Májorova contaba ya una elevada edad, pero no era tan anciana como Darvulia, siempre achacosa y, al parecer, reticente en un principio ante ciertos excesos que estaba presenciando y con los que no contaba. Darvulia caminaba como si se arrastrase, e iba en todo momento cubierta con un capuchón que le cubría el rostro. Májorova, por el contrario, no utilizaba su larga capa con capucha salvo cuando salía al exterior, aunque fuese por breves momentos. No tenía un rostro agraciado, pero lo lucía con provocadora ostentación, pese a que una desagradable y ancha cicatriz le cruzaba el mentón de lado a lado, lo que a muchos resultaba repulsivo. No a Erzsébet, quien de ese modo hallaba motivos para valorar su propio cutis, pese a todo bien conservado.

Cuentan que una de las primeras preguntas que le hizo la Condesa, en lo que sería más un interrogatorio que un simple intercambio de pareceres, fue por esa cicatriz que, se dice, Májorova tenía desde su infancia. La escueta contestación de la otra fue:

—Un oso reticente…

Eso debió de cautivar a Erzsébet, porque tenía visos de ser cierto. Aquella mujer, no enjuta ni doblada sobre sí misma como Darvulia, sino alta y llena de energía, se había enfrentado con un oso siendo aún casi una niña. Como la Condesa quisiera saber más de ese episodio, Májorova le dijo:

—Se mostró indócil, pero al poco tiempo era ya mi fiel animal de compañía.

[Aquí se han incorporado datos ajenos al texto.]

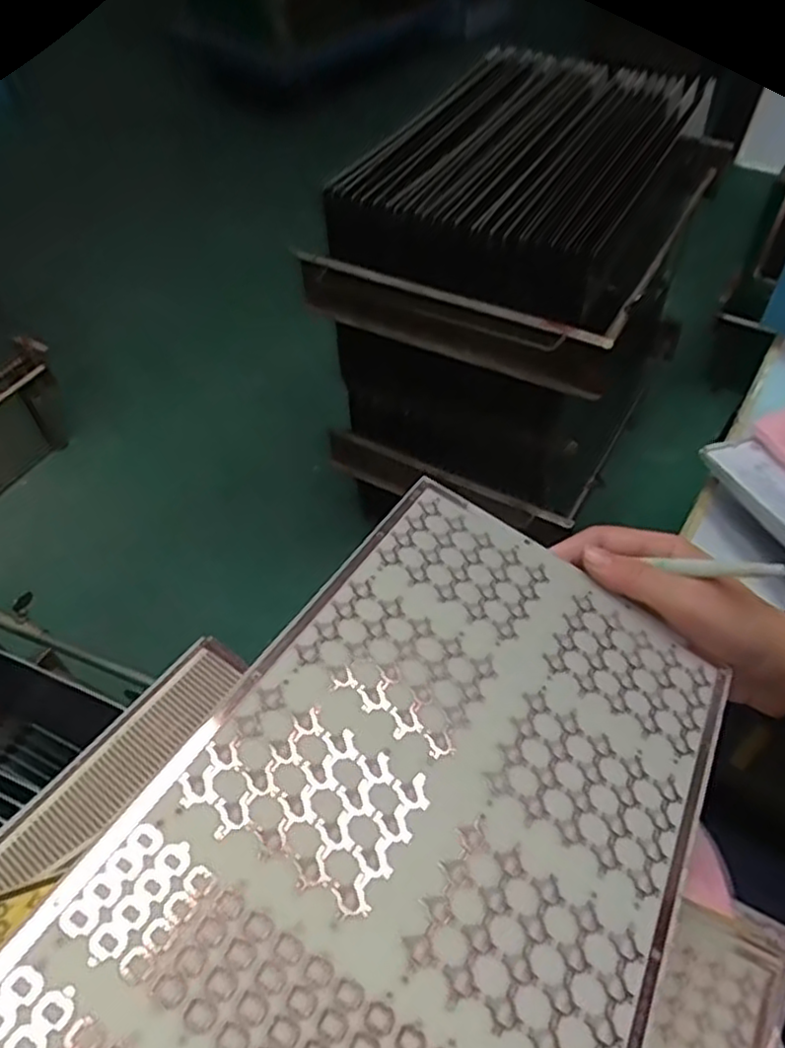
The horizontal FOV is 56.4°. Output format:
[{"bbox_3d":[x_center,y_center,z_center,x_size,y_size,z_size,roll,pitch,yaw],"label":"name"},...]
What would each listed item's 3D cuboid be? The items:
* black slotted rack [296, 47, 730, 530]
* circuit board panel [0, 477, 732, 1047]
[{"bbox_3d":[0.167,-0.324,1.050,0.384,0.441,0.422,23,55,19],"label":"black slotted rack"},{"bbox_3d":[0.017,0.111,0.270,0.182,0.004,0.306,32,46,9],"label":"circuit board panel"}]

Aquello era definitivo. Confirmaba la leyenda según la cual a Májorova se la había visto acompañada de lobos salvajes a los que acabó sometiendo con el solo poder de su mirada. De Darvulia, en cambio, se oyeron cosas parecidas, pero eran únicamente rumores. A Darvulia siempre le fueron afines los gatos negros. Lo cierto es que ahora Erzsébet necesitaba creer cuanto Májorova le contase. Que fuera del todo cierto o no, ¿qué más daba, si lo era en su febril imaginación?

El propio János Pirgist tuvo oportunidad de ver a Májorova varias ocasiones, bajo la lluvia, en el lodazal del patio del castillo, pero iba cubierta con su capucha y por eso no logró distinguir ninguno de sus rasgos. Caminaba con decisión, pese a utilizar un largo cayado con el que, como Darvulia con el suyo, daba órdenes precisas. Ese cayado imponía respeto, pues no en vano debía de tratarse de la única arma con la que se había enfrentado a lobos, osos y otros animales salvajes. Sólo una tarde, correteando por los pasadizos contiguos a los lavaderos, Pirgist vio pasar junto a él a Májorova, que iba sin la capucha puesta. Extremadamente delgada, el pelo cano y recogido en un moño desigual, duros los rasgos del rostro, arqueó ligeramente las cejas al ver a ese niño mientras jugueteaba en el suelo con varias piezas de madera.